Lange Kerls

„Lange Kerls“ ist die volkstümliche Bezeichnung für die Soldaten des Königsregiments (Nr. 6) Friedrich Wilhelms I. von Preußen, der sogenannten „Potsdamer Riesengarde“.

Geschichte des Garderegiments

Das Königsregiment (Nr. 6) entstand 1717 aus der Verschmelzung des Regiments zu Fuß Kronprinz mit den seit 1709 bestehenden Roten Grenadieren, wobei letztere das I. Bataillon, erstere die Bataillone II und III bildeten. Die Grenadiere des Königsregiments mußten mindestens 6 Fuß (rheinländisches Maß), also etwas über 1,88 Meter, messen, in der Praxis musste man sich auch mit deutlich kleineren Rekruten bescheiden.

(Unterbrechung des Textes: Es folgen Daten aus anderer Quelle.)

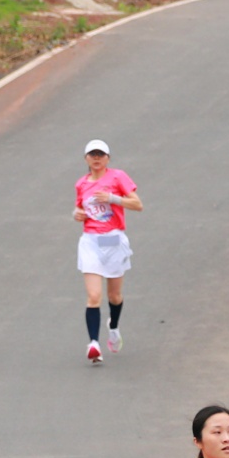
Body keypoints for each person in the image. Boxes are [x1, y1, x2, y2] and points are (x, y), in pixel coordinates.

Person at [74, 139, 142, 365]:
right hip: (90, 241)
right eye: (92, 154)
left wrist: (112, 198)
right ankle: (93, 343)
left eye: (100, 155)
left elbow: (137, 204)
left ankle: (113, 326)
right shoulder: (81, 184)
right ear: (86, 158)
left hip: (114, 240)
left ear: (107, 158)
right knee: (94, 296)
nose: (96, 158)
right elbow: (80, 207)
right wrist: (77, 214)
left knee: (114, 295)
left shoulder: (117, 177)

Die echten „Riesen“ – wie etwa der Ire James Kirkland mit einer Körpergröße von 2,17 Meter – waren viel bestaunte Ausnahmen. Sie wurden entweder in das 1. Glied der Leibkompanie des Königs eingegliedert oder bei den so genannten „Großen Unrangierten“, einer Abteilung für den Regimentsersatz untergebracht.

Spezialbeauftragte des Preußenkönigs, der dem Königsregiment (Nr. 6) selbst als Regimentschef und Dauerträger der Regimentsuniform vorstand, waren europaweit unterwegs, um großgewachsene Männer durch hohe Handgeldzahlungen – teilweise auch unter Ausübung von Zwang – zur Dienstnahme in Preußen zu bewegen. Diese Art der Rekrutenwerbung, aber auch der Unterhalt der hoch besoldeten Eliteeinheit verschlangen horrende Geldsummen. Dabei hatte die Größe der Soldaten in der „Potsdamer Riesengarde“ durchaus praktische Gründe: von großgewachsenen Männern erwartete man eine bessere Handhabung der möglichst langläufigen Vorderladergewehre.

Im Zuge seiner Thronbsteigung löste Friedrich Wilhelms Sohn Friedrich II. das alte Garderegiment auf und die Soldaten wurden auf andere Einheiten verteilt. Ein Teil der Männer des väterlichen Königsregiments wurde in das Kronprinzenregiment (Nr. 15) eingegliedert, das jetzt als "Neue Garde" die Gardefunktion erfüllte.